From one of the preeminent cultural critics of her generation, a radiant weave of memoir, criticism, and biography that tells the story of black women in music–from the Dixie Cups to Gladys Knight to Janet Jackson, Whitney Houston, and Mariah Carey–as the foundational story of American pop.
Black women have borne a double burden of oppression in the United States from its founding–but from the bottom of the country’s punishing social hierarchy they have created perhaps its greatest cultural contribution to the world: pop music. This book is a vibrant music history that tells the interconnected stories of the poets, divas, and icons whose creative work shaped our world and lives inside every one of us.

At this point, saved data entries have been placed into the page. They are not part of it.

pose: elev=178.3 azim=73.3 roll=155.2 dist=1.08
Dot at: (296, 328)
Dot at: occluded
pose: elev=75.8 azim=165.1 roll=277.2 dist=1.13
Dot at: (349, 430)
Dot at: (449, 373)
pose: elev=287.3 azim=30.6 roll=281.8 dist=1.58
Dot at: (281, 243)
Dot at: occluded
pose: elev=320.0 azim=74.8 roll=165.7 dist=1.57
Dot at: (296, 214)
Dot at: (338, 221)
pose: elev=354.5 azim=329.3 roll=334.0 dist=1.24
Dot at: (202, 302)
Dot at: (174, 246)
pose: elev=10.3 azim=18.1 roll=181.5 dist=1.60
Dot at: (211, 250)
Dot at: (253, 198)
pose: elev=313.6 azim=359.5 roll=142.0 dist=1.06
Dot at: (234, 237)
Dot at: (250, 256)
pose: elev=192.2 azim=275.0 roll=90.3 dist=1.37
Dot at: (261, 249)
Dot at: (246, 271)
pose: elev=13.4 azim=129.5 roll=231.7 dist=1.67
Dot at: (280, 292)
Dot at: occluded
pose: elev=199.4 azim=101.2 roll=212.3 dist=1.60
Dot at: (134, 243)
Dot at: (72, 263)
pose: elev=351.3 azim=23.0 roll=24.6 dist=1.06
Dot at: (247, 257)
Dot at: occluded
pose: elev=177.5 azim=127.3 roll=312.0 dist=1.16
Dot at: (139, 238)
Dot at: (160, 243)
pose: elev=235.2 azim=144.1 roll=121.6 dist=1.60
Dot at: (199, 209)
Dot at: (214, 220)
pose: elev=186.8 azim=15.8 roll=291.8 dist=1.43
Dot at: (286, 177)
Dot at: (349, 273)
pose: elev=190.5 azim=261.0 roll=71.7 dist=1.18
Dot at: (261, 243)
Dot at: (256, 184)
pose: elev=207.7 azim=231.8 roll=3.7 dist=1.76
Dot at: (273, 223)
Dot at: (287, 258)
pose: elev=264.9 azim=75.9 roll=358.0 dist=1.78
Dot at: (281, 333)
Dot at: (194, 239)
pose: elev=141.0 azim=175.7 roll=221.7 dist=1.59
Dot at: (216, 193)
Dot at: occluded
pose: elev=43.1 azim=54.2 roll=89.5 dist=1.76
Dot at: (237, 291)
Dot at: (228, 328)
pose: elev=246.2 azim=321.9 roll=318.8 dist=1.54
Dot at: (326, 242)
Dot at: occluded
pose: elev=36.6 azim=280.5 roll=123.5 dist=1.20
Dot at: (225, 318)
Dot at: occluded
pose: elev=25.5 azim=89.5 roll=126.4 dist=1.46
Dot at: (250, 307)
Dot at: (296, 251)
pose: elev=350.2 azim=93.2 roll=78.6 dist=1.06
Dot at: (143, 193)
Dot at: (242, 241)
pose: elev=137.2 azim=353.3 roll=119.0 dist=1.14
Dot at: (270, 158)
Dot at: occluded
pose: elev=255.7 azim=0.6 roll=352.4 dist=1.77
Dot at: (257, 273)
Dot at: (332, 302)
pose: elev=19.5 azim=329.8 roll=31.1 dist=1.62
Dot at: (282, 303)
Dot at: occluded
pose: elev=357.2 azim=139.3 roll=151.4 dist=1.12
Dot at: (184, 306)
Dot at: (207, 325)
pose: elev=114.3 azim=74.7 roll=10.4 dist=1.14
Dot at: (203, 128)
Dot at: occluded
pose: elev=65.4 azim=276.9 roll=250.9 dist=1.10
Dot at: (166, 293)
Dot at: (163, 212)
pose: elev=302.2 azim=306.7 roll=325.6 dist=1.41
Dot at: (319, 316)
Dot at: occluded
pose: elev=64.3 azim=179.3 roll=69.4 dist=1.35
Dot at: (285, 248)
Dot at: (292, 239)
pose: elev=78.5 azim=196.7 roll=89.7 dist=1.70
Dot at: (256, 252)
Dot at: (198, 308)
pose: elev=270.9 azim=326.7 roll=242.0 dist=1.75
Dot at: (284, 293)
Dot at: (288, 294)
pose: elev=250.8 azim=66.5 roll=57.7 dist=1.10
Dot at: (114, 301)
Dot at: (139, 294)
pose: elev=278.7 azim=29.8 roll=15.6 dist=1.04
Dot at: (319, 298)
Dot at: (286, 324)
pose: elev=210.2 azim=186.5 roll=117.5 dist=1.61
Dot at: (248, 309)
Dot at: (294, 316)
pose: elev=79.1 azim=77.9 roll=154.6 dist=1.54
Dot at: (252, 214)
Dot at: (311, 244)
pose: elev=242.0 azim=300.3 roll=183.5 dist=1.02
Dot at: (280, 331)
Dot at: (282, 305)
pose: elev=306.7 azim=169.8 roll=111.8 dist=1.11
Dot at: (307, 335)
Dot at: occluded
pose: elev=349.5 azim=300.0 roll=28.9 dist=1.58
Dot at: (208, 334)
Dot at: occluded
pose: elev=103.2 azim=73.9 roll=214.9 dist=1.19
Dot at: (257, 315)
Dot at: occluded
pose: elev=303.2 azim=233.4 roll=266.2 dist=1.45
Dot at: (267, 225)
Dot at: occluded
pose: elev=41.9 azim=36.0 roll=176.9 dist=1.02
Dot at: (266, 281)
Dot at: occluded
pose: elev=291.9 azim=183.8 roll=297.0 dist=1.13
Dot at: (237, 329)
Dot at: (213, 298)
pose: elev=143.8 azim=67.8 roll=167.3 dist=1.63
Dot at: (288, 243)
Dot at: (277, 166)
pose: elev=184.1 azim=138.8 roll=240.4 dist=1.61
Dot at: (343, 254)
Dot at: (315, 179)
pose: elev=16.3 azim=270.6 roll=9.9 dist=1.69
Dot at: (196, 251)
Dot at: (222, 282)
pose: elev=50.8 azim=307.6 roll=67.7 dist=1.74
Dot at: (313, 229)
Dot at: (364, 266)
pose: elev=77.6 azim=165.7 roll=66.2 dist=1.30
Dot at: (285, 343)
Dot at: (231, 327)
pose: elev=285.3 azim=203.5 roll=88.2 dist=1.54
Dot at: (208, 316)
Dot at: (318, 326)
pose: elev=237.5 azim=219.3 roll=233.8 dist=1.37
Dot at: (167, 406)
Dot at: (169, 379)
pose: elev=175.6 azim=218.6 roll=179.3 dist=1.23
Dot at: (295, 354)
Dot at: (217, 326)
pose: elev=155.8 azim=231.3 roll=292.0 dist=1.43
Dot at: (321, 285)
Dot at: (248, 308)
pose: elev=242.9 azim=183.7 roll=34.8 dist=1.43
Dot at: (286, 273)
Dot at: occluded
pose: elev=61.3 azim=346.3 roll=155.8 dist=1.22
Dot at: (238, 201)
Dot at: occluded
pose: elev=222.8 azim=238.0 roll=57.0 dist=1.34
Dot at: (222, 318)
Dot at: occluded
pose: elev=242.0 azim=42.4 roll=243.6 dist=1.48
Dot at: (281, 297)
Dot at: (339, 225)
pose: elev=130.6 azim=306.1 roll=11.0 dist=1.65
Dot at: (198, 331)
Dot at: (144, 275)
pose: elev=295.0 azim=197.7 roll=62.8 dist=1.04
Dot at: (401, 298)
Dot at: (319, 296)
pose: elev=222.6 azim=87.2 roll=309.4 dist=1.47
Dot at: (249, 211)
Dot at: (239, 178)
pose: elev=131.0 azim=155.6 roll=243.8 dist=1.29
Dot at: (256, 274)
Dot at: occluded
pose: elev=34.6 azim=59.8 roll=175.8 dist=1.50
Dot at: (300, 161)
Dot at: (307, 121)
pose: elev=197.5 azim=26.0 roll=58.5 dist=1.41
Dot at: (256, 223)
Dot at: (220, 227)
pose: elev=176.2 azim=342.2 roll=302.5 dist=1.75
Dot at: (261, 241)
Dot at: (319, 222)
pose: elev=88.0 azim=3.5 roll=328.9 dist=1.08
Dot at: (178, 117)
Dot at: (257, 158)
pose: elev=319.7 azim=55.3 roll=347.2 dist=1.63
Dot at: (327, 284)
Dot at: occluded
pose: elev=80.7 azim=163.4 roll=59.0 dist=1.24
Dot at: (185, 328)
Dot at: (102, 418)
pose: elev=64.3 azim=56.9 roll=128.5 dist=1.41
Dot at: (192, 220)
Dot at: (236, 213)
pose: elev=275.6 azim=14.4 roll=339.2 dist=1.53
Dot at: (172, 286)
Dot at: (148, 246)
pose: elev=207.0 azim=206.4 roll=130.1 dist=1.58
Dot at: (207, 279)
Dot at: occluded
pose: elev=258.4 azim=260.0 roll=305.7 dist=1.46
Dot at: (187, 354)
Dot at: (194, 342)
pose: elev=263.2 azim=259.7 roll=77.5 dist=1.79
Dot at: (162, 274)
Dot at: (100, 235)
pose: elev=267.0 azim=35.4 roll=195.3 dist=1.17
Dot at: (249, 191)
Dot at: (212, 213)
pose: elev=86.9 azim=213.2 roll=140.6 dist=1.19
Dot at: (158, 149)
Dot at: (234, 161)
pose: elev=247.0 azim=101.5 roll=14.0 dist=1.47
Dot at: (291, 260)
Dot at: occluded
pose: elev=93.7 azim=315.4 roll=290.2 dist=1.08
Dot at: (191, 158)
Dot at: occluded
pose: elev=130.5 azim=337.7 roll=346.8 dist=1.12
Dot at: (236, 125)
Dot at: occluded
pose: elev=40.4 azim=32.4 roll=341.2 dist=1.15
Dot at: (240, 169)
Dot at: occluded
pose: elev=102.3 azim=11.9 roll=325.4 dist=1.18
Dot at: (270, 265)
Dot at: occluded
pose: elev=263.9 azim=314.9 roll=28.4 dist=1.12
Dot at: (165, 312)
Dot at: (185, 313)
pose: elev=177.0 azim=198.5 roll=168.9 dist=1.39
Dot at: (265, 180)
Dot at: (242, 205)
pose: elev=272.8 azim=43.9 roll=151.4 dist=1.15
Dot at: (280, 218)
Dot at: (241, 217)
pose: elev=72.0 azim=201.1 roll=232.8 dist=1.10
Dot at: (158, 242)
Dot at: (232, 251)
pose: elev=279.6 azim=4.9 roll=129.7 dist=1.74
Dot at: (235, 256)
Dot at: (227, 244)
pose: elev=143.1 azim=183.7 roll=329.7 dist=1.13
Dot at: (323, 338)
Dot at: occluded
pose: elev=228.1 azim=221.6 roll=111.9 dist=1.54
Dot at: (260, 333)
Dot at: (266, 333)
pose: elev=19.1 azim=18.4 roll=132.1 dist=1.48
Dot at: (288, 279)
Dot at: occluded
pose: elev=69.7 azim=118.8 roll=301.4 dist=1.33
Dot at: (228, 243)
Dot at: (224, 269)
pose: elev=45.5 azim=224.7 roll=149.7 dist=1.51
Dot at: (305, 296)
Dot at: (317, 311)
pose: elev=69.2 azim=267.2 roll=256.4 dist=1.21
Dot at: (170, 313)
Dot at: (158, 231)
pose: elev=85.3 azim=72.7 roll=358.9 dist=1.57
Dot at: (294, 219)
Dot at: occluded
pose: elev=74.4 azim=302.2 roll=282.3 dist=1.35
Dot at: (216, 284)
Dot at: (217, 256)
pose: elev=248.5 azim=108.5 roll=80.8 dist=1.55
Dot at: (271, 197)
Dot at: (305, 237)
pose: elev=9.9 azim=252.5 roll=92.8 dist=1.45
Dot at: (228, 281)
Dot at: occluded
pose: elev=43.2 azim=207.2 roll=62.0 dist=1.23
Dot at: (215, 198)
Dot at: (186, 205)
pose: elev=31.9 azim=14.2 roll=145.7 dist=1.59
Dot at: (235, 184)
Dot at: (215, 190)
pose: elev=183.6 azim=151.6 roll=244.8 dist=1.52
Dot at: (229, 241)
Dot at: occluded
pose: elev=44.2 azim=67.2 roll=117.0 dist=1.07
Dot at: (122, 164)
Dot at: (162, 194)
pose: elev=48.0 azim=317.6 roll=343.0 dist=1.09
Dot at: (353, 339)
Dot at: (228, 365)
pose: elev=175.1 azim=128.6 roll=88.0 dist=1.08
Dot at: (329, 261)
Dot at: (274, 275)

Based on her own original reporting and analysis as a long-time music critic, essayist, and editor, Smith weaves together a story that begins with Phyllis Wheatly, an enslaved woman who sang her poems and became one of the country’s first literary stars, winds its way through girl groups (The Dixie Cups) and opera singers (Leontyne Price), chanteuses (Dionne Warwick) and rock-and-rollers (Tina Turner), and finally arrives at the pop goddesses who became global superstars: Diana and Janet, Mariah and Whitney, Beyoncé and Rihanna. But more than telling the fascinating stories of their life and work, Smith answers why music history has resisted their canonization. Why is pop considered a lesser form than rock or hip-hop? Why are women never recognized as creators and connecters and musical geniuses? And how have these women reflected and shaped their eras–and each of our lives?
Shine Bright is an overdue paean to these musical masters whose true stories and genius has been hidden in plain sight. Smith’s vibrant, sassy, spiritual storytelling echoes the ecstasy and enthrallment of these sisters’ songs.